Top of Text

Contracts II Flashcards
Promissory Estoppel
(1) A promise (2) which the promisor should reasonably expect to induce action or forbearance on the part of the promisee or a third person and (3) which does induce such action or forbearance is binding if (4) injustice can be avoided only by enforcement of the promise. (5) The remedy granted for breach may be limited as justice requires.
UCC Merchant Definition
Article 2 generally defines “merchant” as one who regularly deals in goods of the kind sold or who otherwise by his occupation holds himself out as having knowledge or skill peculiar to the practices or goods involved.
Mirror Image Rule (Common Law)
An offeree’s acceptance must match every term in the offer exactly; otherwise it is a counteroffer.
Last Shot Rule (Common Law)

Bottom of Text
Top of Extracted information

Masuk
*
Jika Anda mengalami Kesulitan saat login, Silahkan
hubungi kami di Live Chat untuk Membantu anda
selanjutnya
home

Bottom of Extracted information

Task description: Repeat the contracts flashcards word for word from "Contracts II Flashcards" to "as justice requires.".

Task output:
Contracts II Flashcards
Promissory Estoppel
(1) A promise (2) which the promisor should reasonably expect to induce action or forbearance on the part of the promisee or a third person and (3) which does induce such action or forbearance is binding if (4) injustice can be avoided only by enforcement of the promise. (5) The remedy granted for breach may be limited as justice requires.